Fast forward to this year, Landgraf once again included the fee reduction provisions buried in the details of his controversial legislation that he headlined as banning high-level nuclear waste (HB2692). 

The legislative analysis on HB2692 estimated that Landgraf’s latest attempts at reducing state fees on WCS would constitute a loss of $798,000 in general revenue to the state, and a loss of $2.3 million to the “Environmental Radiation and Perpetual Care Account,” to the total benefit to WCS of just nearly $3.1 million. 

The Environmental Radiation and Perpetual Care Account that Landgraf’s bill would have defunded is an account that was established to retain a portion of WCS’s profits to ensure clean-up efforts can be funded should there ever be a leak that WCS is unable to pay for. 

Instead of being celebrated by opponents of the high-level nuclear waste, the legislation was opposed. 

The bill ultimately died after Representative Tom Craddick called a point of order on the legislation, pointing out the multiple provisions in the bill violated the Texas Constitution’s single-subject rule and wrote that he had “grave concerns”regarding the bill.  

Second Special Session 

With the NRC posed to announce whether it is granting the high-level waste permit to WCS on September 13, those opposed to the license, including Governor Greg Abbott, added the issue on the agenda for the second special session of the Texas Legislature. 

Landgraf was once again tapped to file the legislation addressing the issue, this time filing legislation (HB7) that only speaks to prohibiting “high-level” radioactive waste and excluding the financial breaks to WCS. 

But the controversy surrounding this bill continues. 

An attorney with Fasken Oil and Ranch, as well the Permian Basin Coalition, and Representative Craddick have pointed out that Landgraf’s HB7 used the term “high-level” in the context of the federal regulatory definition, which is narrower than the broader concept of high-level nuclear waste. 

“WCS is seeking Greater Than Class C” (GTCC) that comes out of operating and decommissioned reactors.
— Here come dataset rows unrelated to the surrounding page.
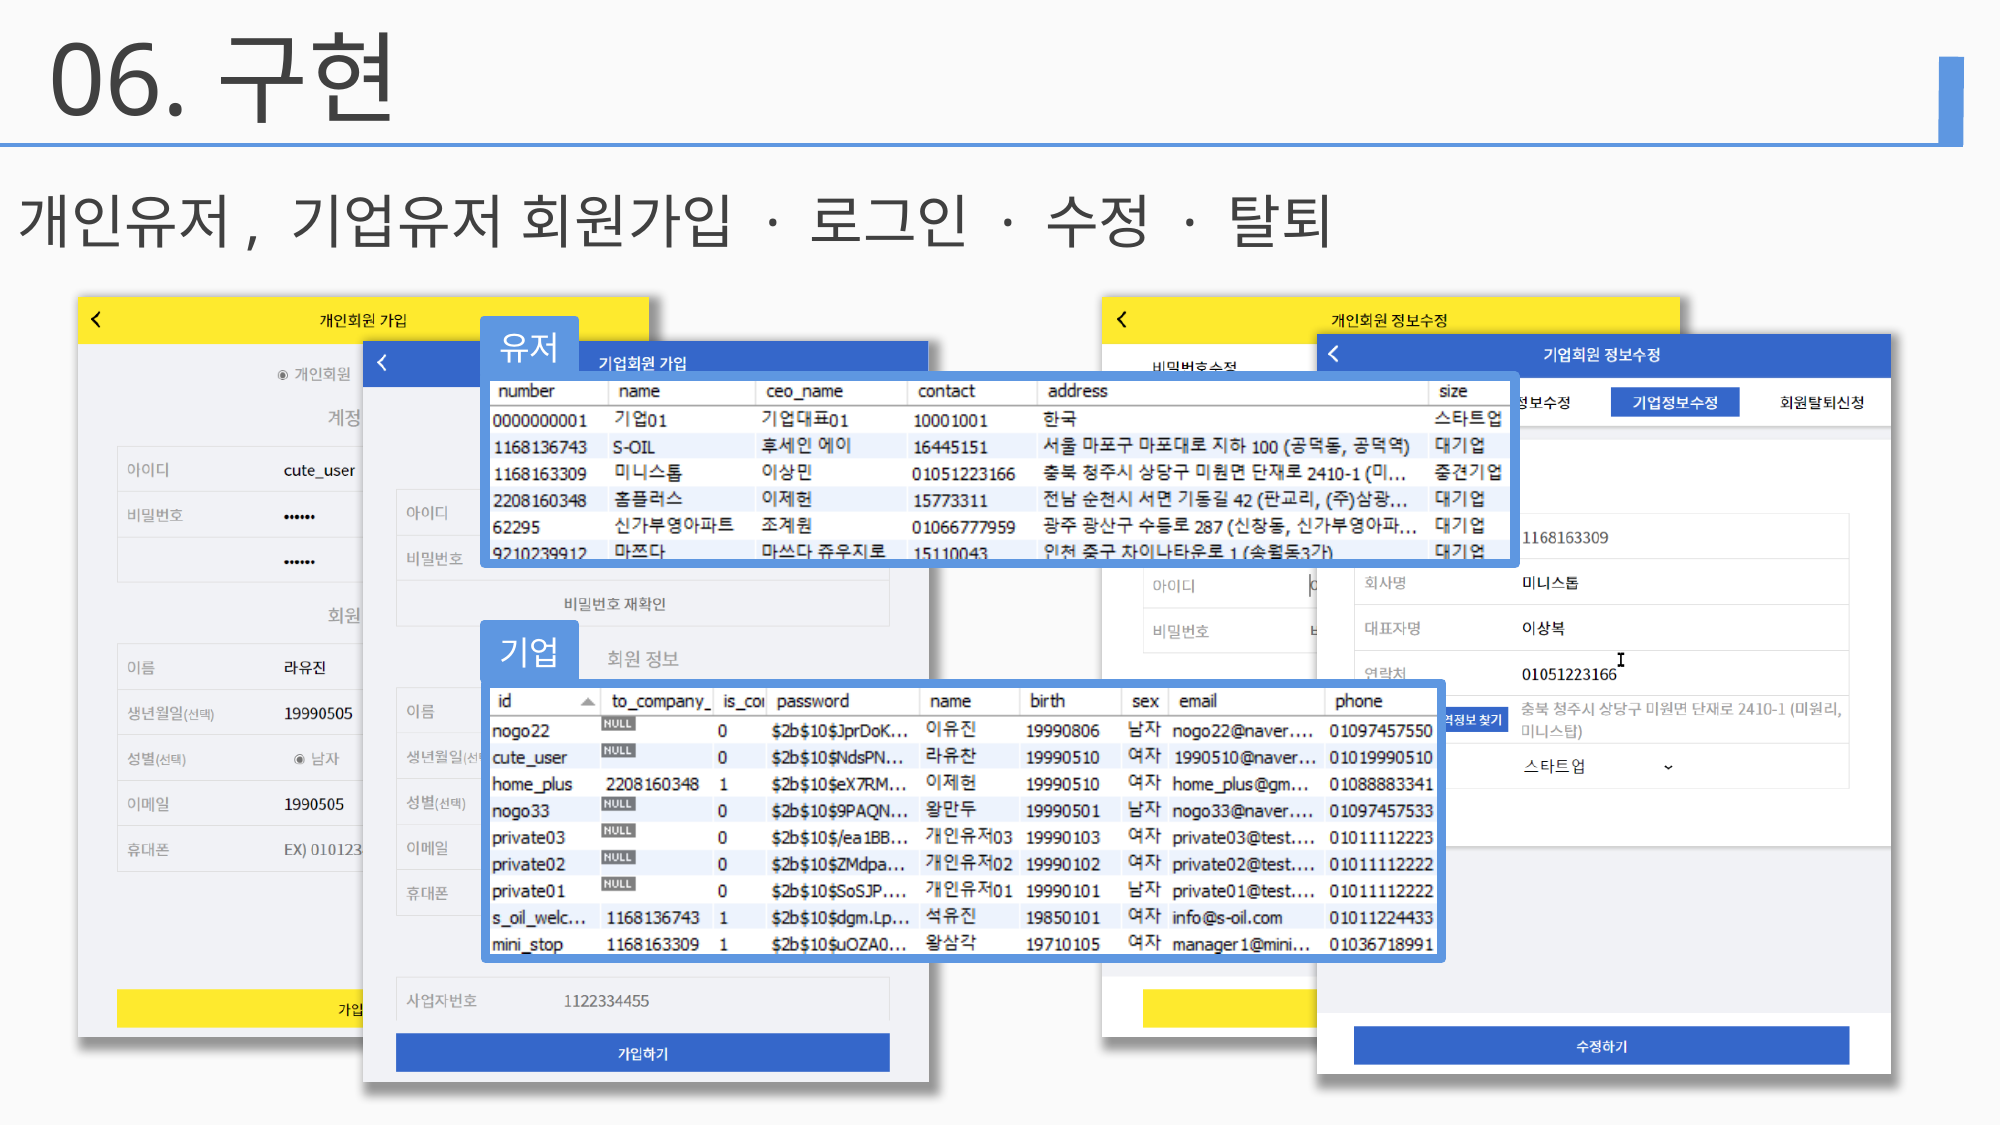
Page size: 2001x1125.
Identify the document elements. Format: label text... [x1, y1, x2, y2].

text_box 06. [33, 8, 201, 143]
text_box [484, 624, 1437, 954]
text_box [484, 319, 1511, 559]
text_box 구현 [201, 8, 415, 144]
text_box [78, 297, 929, 1082]
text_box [1102, 297, 1890, 1074]
text_box 개인유저, 기업유저 회원가입 · 로그인 · 수정 · 탈퇴 [3, 178, 1350, 263]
It is referred to as reactor-related-greater-than-class-C waste, and it is more radioactive than anything Andrews County has ever agreed to store,” explained Monica Perales, an attorney with Fasken Oil and Ranch. 

“There is no room for error by the Texas Legislature,” Representative Craddick wrote in a statement he issued after Landgraf killed an amendment by Craddick that sought to include reactor-based GTCC in Landgraf’s latest bill. 

“[T]he Landgraf bill is nothing more than an error that fails to block spent nuclear fuel and reactor-related Greater Than Class C waste,” Craddick stated, “The message must be clear: Texas is not the storage grounds for this highly toxic waste.”

In defending the scope of his legislation, Landgraf wrote on Facebook saying that the viewpoint of the Andrews community was officially reflected by the commissioner’s court resolution and that he “filed legislation in accordance with the clear will of the people.” He also stated that the legislation does not provide a “mirror ban” on the pending NRC permit nor was it intended to, rather he claimed it does mirror the county commissioner’s resolution. 

Landgraf went on to say reactor based GTCC is not high-level radioactive waste under federal or state definitions, and that if the Andrews community wants it banned, he will take action to do so in the future, despite having rejected Craddick’s amendment last week. 

The title of the Andrews County resolution states it is expressing “opposition to the consolidated interim storage of high-level radioactive waste, spent nuclear fuel in Andrews County, Texas.”

With the second special session of the Texas Legislature ending on September 7, the Texas Senate only has a matter of days to take up and pass legislation that will represent the state’s official position on the issue. 

Matt Stringer is a journalist from Odessa, Texas.